EARLY MUSICAmerica
TheDIAPASON
Complete Seventeenth-Century French Unmeasured Preludes Nanette G. Lunde, harpsichord Sparrow CD 101 (2 discs) 64:25 mins; 54:26 mins.

Nanette G. Lunde has produced a cauliflowered-sized diamond of a recording. Complete Seventeenth-Century French Unmeasured Preludes, with two discs and nearly seventy individual pieces, is as vast and unwieldy as the title suggests. Yet the playing is so satisfying, the instrument's tone so clear, and the engineering so outstanding that I find the release to be among the very best recent recordings of solo harpsichord.

The reason for this project, the neglected unmeasured prelude (a modern label-the works were originally simply preludes) is to these ears a close cousin of the toccata and the fantasy. These preludes wander between the composed and the improvised, and constantly and gracefully change key, motif, and apparent measure. It is this mutability that causes the listener to be engaged by, and ultimately lost in, the expansive two hours of music. I would have been grateful for an interlude of strictly measured music.

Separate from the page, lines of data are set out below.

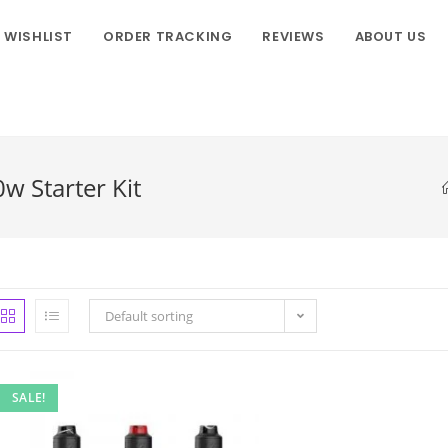
WISHLIST
ORDER TRACKING
REVIEWS
ABOUT US
w Starter Kit
Default sorting
SALE!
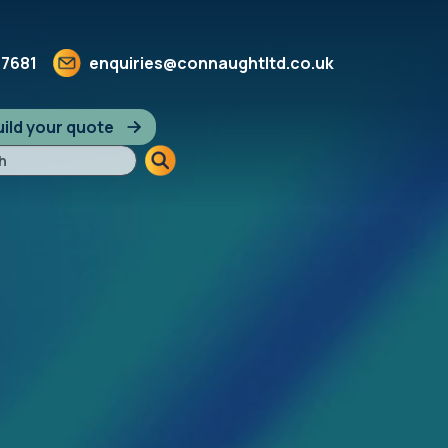
 7681
enquiries@connaughtltd.co.uk
ild your quote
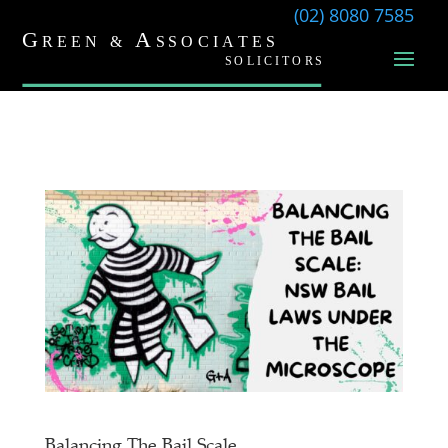
(02) 8080 7585
Balancing The Bail Scale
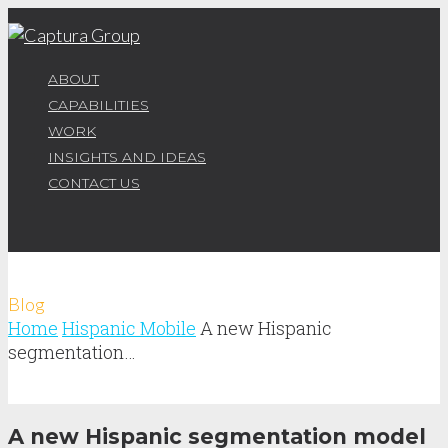
ABOUT
CAPABILITIES
WORK
INSIGHTS AND IDEAS
CONTACT US
Blog
Home
Hispanic Mobile
A new Hispanic
segmentation…
A new Hispanic segmentation model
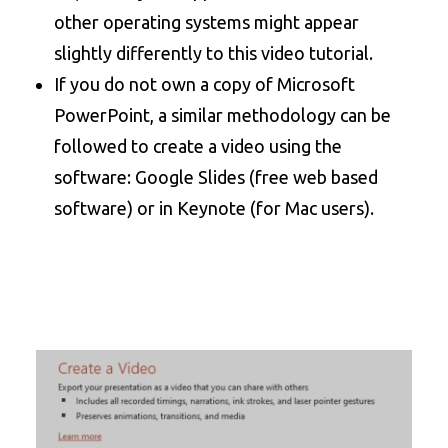
other operating systems might appear
slightly differently to this video tutorial.
If you do not own a copy of Microsoft
PowerPoint, a similar methodology can be
followed to create a video using the
software: Google Slides (free web based
software) or in Keynote (for Mac users).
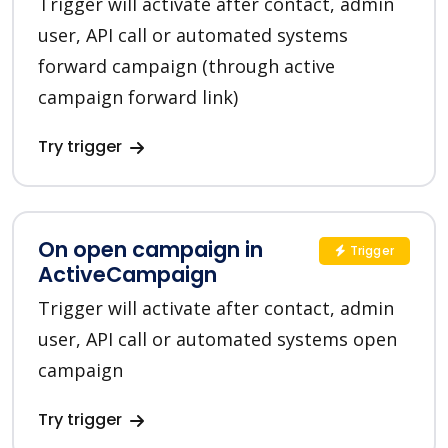
Trigger will activate after contact, admin
user, API call or automated systems
forward campaign (through active
campaign forward link)
Try trigger
On open campaign in
Trigger
ActiveCampaign
Trigger will activate after contact, admin
user, API call or automated systems open
campaign
Try trigger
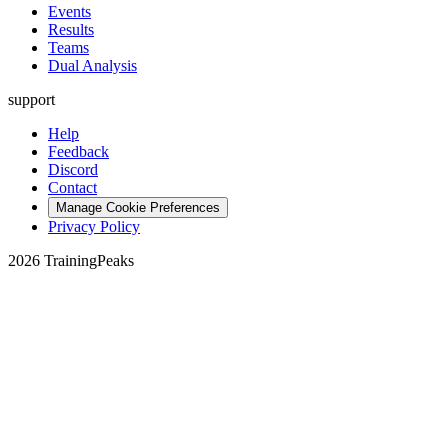
Events
Results
Teams
Dual Analysis
support
Help
Feedback
Discord
Contact
Manage Cookie Preferences
Privacy Policy
2026 TrainingPeaks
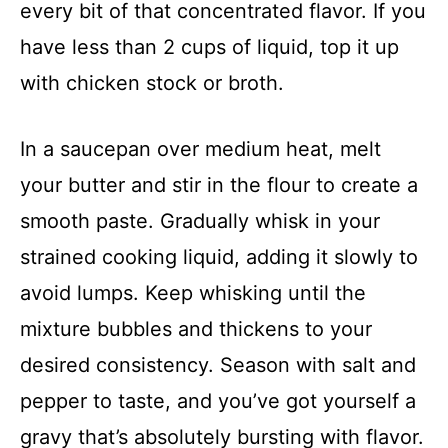
every bit of that concentrated flavor. If you
have less than 2 cups of liquid, top it up
with chicken stock or broth.
In a saucepan over medium heat, melt
your butter and stir in the flour to create a
smooth paste. Gradually whisk in your
strained cooking liquid, adding it slowly to
avoid lumps. Keep whisking until the
mixture bubbles and thickens to your
desired consistency. Season with salt and
pepper to taste, and you’ve got yourself a
gravy that’s absolutely bursting with flavor.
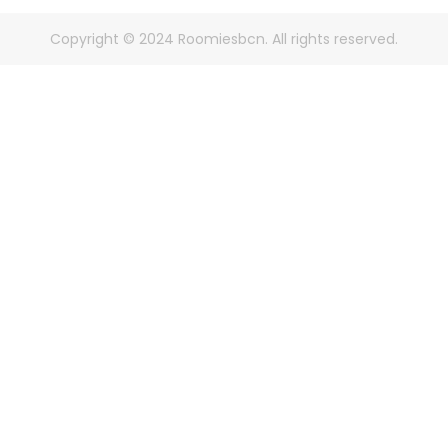
Copyright © 2024 Roomiesbcn. All rights reserved.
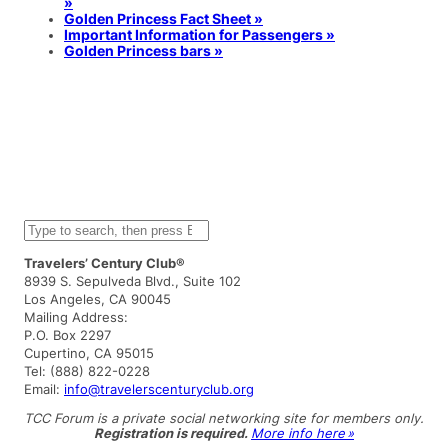
»
Golden Princess Fact Sheet »
Important Information for Passengers »
Golden Princess bars »
S
e
a
Travelers’ Century Club®
r
8939 S. Sepulveda Blvd., Suite 102
c
Los Angeles, CA 90045
h
Mailing Address:
P.O. Box 2297
Cupertino, CA 95015
Tel: (888) 822-0228
Email:
info@travelerscenturyclub.org
TCC Forum is a private social networking site for members only.
Registration is required.
More info here »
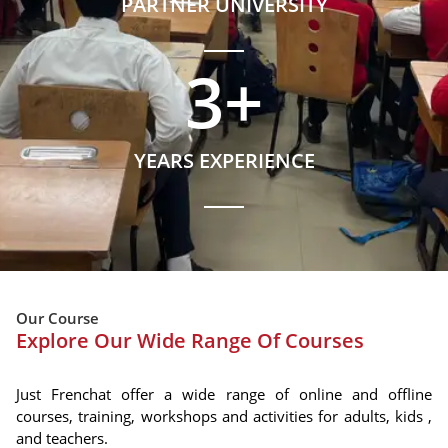
PARTNER UNIVERSITY
3
+
YEARS EXPERIENCE
Our Course
Explore Our Wide Range Of Courses
Just Frenchat offer a wide range of online and offline
courses, training, workshops and activities for adults, kids ,
and teachers.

This disc's greatest achievement is how closely it reproduces the experience of being close to a harpsichord, without giving the grating feeling of being in one. Naturally, even the perfect microphone would be wasted on a poor performance. Lunde is worthy of any recording device. At once crystalline and fluid, her playing is adoring of both instrument and composition. Listening a dozen times to parts of or all of the disc has not diminished the interest of the music, nor the pleasure that it gives.

-Kate Grossman


EARLY MUSICAmerica
TheDIAPASON
Harpsichord News

Nanette G. Lunde's two-disc set comprising all the known 17th-century French unmeasured preludes for harpsichord is also a distinguished addition to the harpsichord discography. Beginning with sixteen ''white-note'' preludes of Louis Couperin, she continues with the multiple pieces in this style by Nicolas Leb¸gue, Elisabeth-Claude Jacquet de la Guerre, Jean Henry d'Anglebert, Louis-Nicolas Clˇrambault, Gaspard Le Roux, and unique examples from the pens of Marchand, Rameau, Siret, and Michel (?) Forqueray. Twenty-nine anonymous preludes from widely-dispersed manuscripts complete this comprehensive project.

Lunde plays with style, conviction, and, above all musicality in this often problem-plagued repertoire. Her solutions for organizing the improvisatory works are sensible, her artistry subtle, and the sounds from her 1988 Willard Martin harpsichord (after a Blanchet instrument of 1720), appropriate. Tuning in l/4-comma meantone temperament and her choice of a low 'French opera' pitch (A=392) allow these works to sound both pungent and dark-hued.

A suggestion to listeners: approach these discs as you would a large selection of appetizers from a gourmet menu! Too many at one time could lead to aural distress. The preludes were intended to preface dance movements or to test tunings. Use them as introductions to other, more rhythmically-structured works; savor the preludes one or two at a time, thus avoiding an overdose.